Business Standard (New Delhi) | January 13, 2008

India, EU to make trade pact offers in February

But different regulations in EU countries may slow the talks

BS Reporter

Even as experts doubt the possibility of a “deep free trade agreement” between India and the European Union (EU), both sides are likely to exchange offers on goods and services by the end of the next month.

The EU is India’s largest trading partner and accounts for one-fifth of its exports. Trade experts feel an India-EU FTA will be economically beneficial if only the treaty is “deep”, going beyond lowering tariffs and includes topics like regulatory frameworks, non-tariff barriers, as well as investment and competition policies.

“We have had three meetings. Offers will be exchanged on goods and services in the next meeting, scheduled by February-end,” said Carlos Bermejo Acosta, counsellor, trade and economic affairs at Delhi-based European Union delegation of the European Commission to India, Bhutan and Nepal.
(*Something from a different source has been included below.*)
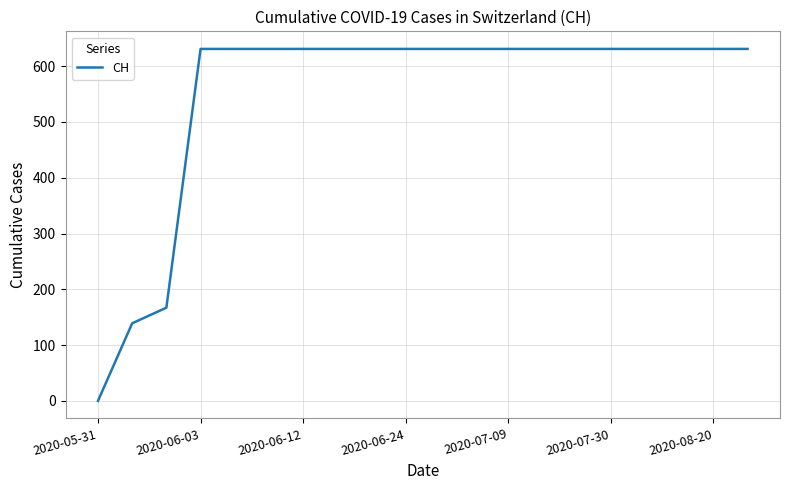

What is the greatest value displayed?

631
Acosta said the content of the pact was more important than “artificial” timelines.

Commerce Minister Kamal Nath recently said the talks for the FTA were one of the easiest and could be wrapped up by the end of 2008.

“We have no problem with an early conclusion of the negotiations. But we can’t have artificial timelines, which could result in a shallow FTA,” Acosta said.
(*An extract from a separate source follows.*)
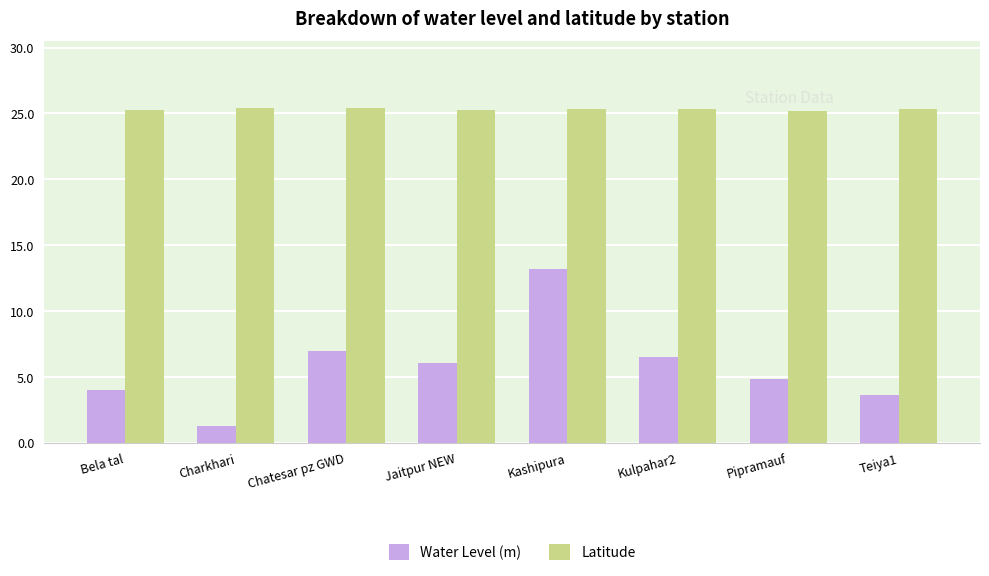

What value does the Latitude series have at Chatesar pz GWD?

25.4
Acosta said immigration and visa issues could not be included in the negotiations even though India wanted provisions related to the Blue Card visas (similar to green card of the US) to be a part of the talks. “We do not have the mandate to discuss visa issues in the FTA negotiations from the members of the EU,” he said.

Fredrik Erixon, director, European Centre for International Political Economy, Brussels, said a “deep” FTA with the EU was difficult because of different rules and regulations in the 27-member countries.

“Moreover, there is no clear mandate among the EU members on services trade. On the investment front, European bilateral investment treaties are insufficient to promote investment,” added Erixon.

Though the general perception was that agriculture-related issues would not be a problem in the proposed FTA, experts point at high tariffs in the EU on farm products.

“In 2006, most-favoured nation tariffs in the EU on farm products ranged from zero to 427 per cent. India has interests in milk products, garlic and bananas, but the tariffs are very high. Moreover, both sides have imposed a lot of anti-dumping measures on each other,” said Rajesh Chadha, senior fellow, National Centre of Applied Economic Research.